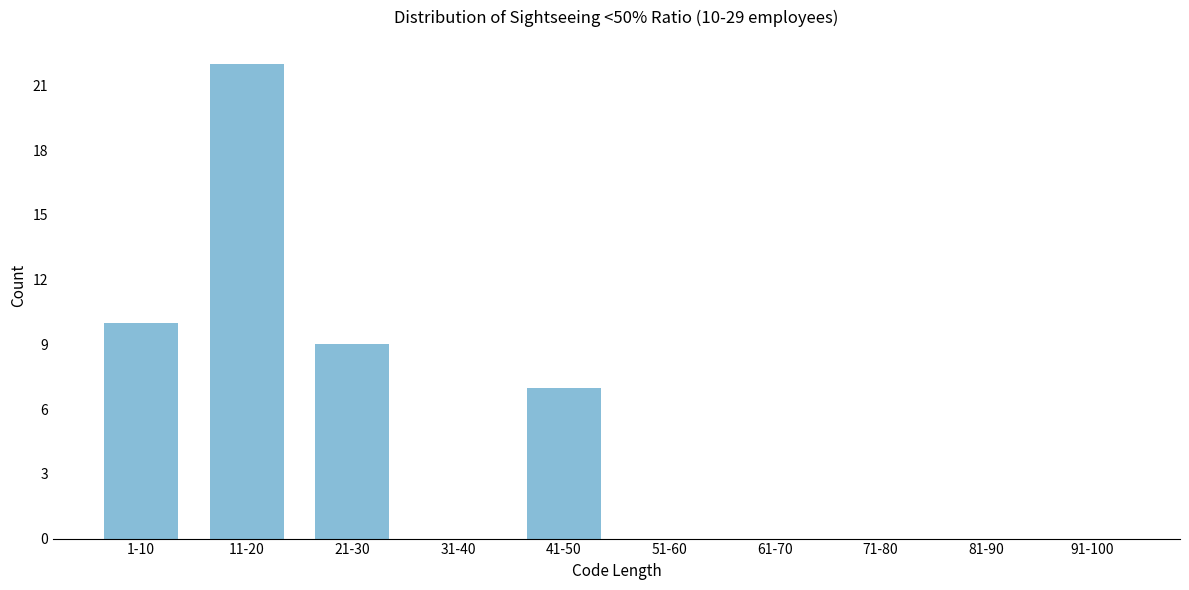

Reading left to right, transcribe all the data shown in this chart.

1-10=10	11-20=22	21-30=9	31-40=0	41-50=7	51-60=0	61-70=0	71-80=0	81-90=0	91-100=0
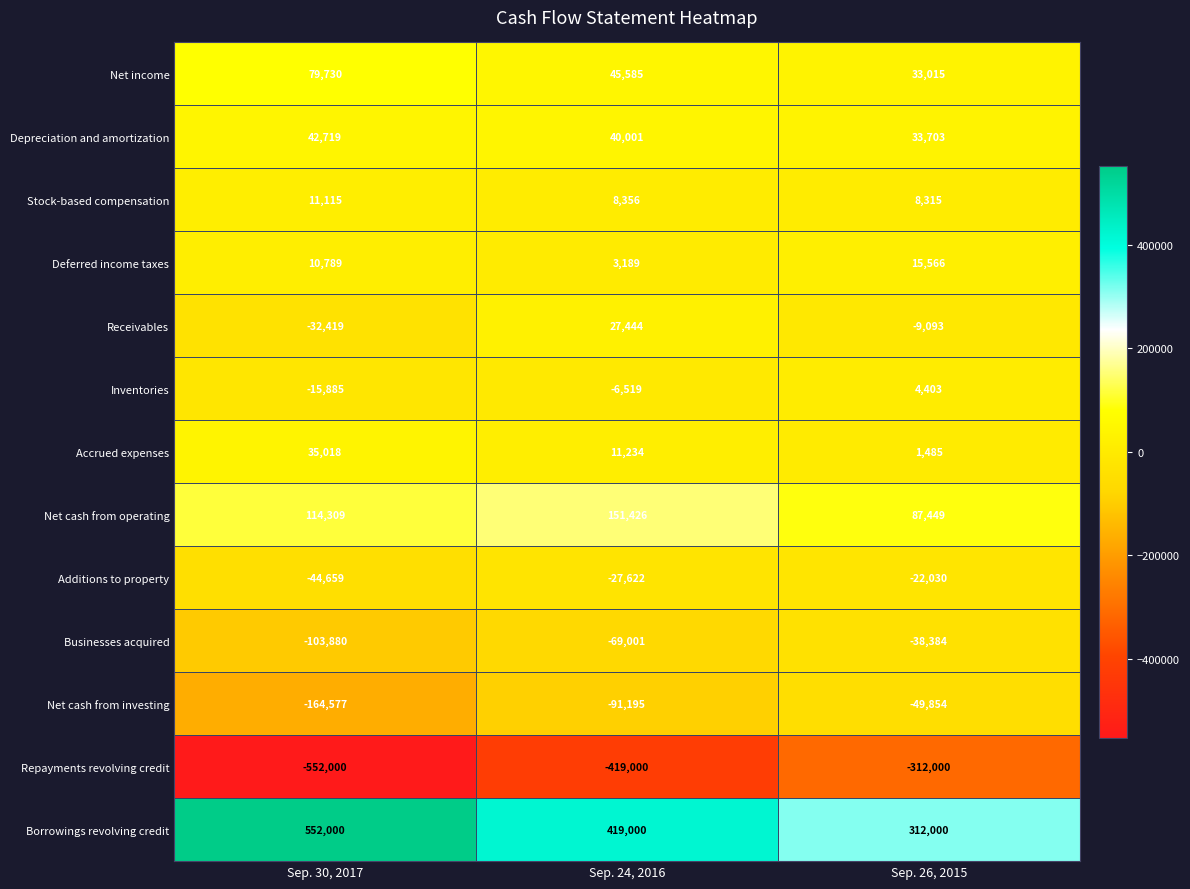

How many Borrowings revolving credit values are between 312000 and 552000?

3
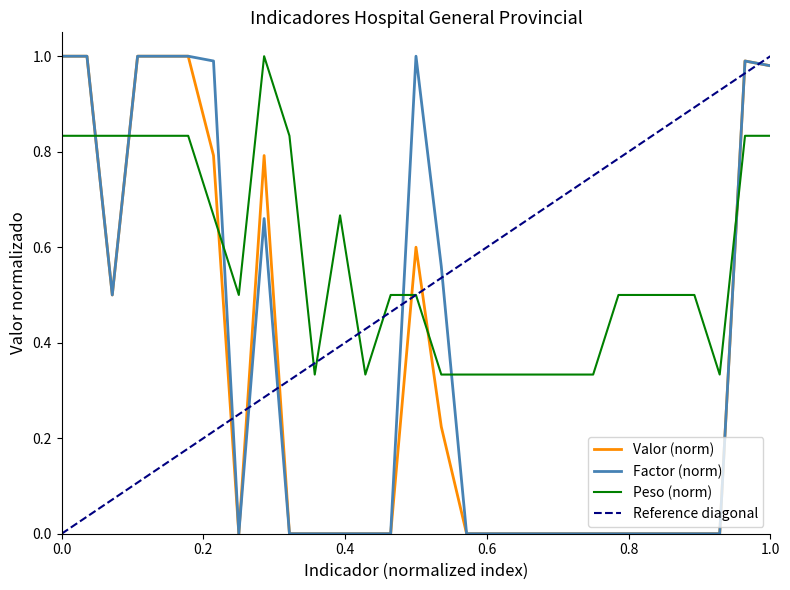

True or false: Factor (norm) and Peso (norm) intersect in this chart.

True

________

- [WORK ITEM]: Rewrite all the rows above with every "chart" swapped for "graph", keeping everything else the same, and leave out the pictures.

- [ANSWER SPACE]:
Reading left to right, transcribe all the data shown in this graph.

1-10=10	11-20=22	21-30=9	31-40=0	41-50=7	51-60=0	61-70=0	71-80=0	81-90=0	91-100=0

How many Borrowings revolving credit values are between 312000 and 552000?

3

True or false: Factor (norm) and Peso (norm) intersect in this graph.

True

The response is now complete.